Introduction Most researchers at CSP and CSSI are strongly aware of the constraints on the resources that more than 7 billion people living on the earth today have. Water scarcity, gender bias, digital divide, unreasonable income, war, and lists are constantly emerging. Such a large problem is called "evil problem" or "social confusion" (Rittel & Webber, 1973; Ackoff, 1974) or "super evil problem". , Cashore, Bernstein & Auld, 2012); Different approaches are required for these approaches
These issues are the result of a nearly 10-year discussion on the scholarship that was published in 1990 and then re-evaluated with a scholarship (Glassick, Huber, Maeroff, 1997), the center of the Carnegie Education Scholarship program. Meanwhile, "educational scholarship" means not only that there is an academic element in education, but also a special kind of activity that can regard the separation from teacher participation and educational behavior as the scholarship itself To do. "For the events designated as scholarships," said Lee Shulman, president of the Carnegie Education Promotion Foundation.
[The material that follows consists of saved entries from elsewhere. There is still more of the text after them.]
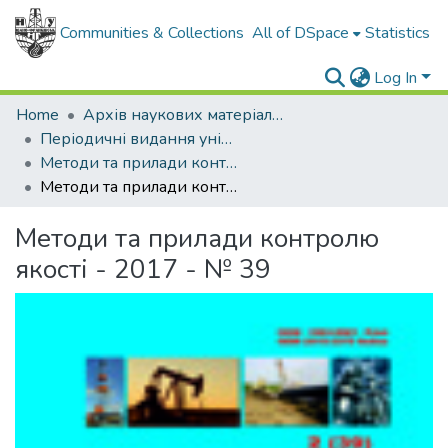
Communities & Collections
All of DSpace
Statistics
Log In
Home
Архів наукових матеріалів
Періодичні видання університету
Методи та прилади контролю якості
Методи та прилади контролю якості - 2017 - № 39
Методи та прилади контролю
якості - 2017 - № 39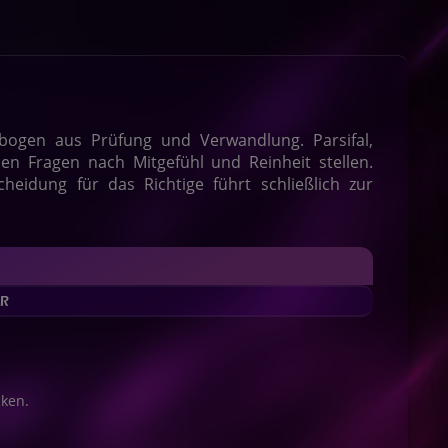
bogen aus Prüfung und Verwandlung. Parsifal,
n Fragen nach Mitgefühl und Reinheit stellen.
heidung für das Richtige führt schließlich zur
cken.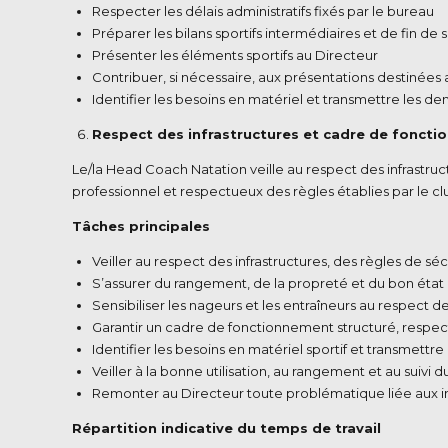
Respecter les délais administratifs fixés par le bureau
Préparer les bilans sportifs intermédiaires et de fin de 
Présenter les éléments sportifs au Directeur
Contribuer, si nécessaire, aux présentations destinées
Identifier les besoins en matériel et transmettre les 
Respect des infrastructures et cadre de fonct
Le/la Head Coach Natation veille au respect des infrastruc
professionnel et respectueux des règles établies par le club
Tâches principales
Veiller au respect des infrastructures, des règles de séc
S’assurer du rangement, de la propreté et du bon état de
Sensibiliser les nageurs et les entraîneurs au respect des
Garantir un cadre de fonctionnement structuré, respect
Identifier les besoins en matériel sportif et transmettr
Veiller à la bonne utilisation, au rangement et au suivi du
Remonter au Directeur toute problématique liée aux infr
Répartition indicative du temps de travail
You can exchange it with members of other academic circles and use it. "
Another interesting new trend in World War I scholarship involves rethinking the traditional chronology of this age. The most common year represents the division of war into a neutral period of debate on the possibility of US involvement in warfare, then the active participation in the war years. The argument of war ended with the Senate refusing to ratify the Treaty of Versailles. However, the recent scholarship rejected this chronology. Julia F. Irwin and John Branden questioned the general view of 1914 - 1917 as a neutral period - meaning that if neutral it would not participate. (5) They believe that strong trade and financial ties between allies and American industries and bank elites account for only a small part of American citizens' currency, emotional and physical participation in war I believe.
It turns out that the adoption curve is the influence that the conversion of the concept of education research has on educational practice. Boyer's "review of scholarship" helps explain what is happening and how you can adopt it. With a traditional discovery scholarship, this research identifies new things. There is educational scholarship to study educational practice. Then, I have an application scholarship. And it turns the result of Discovery into something the teacher can use. Without an applied scholar, we can not expect research to affect education. Someone has to move on a good idea. Someone has to figure out what the practitioner wants and needs, and make it consistent with existing research insights. Hopefully, by applying for a scholarship you can inform researchers about unresolved unresolved research subjects and issues.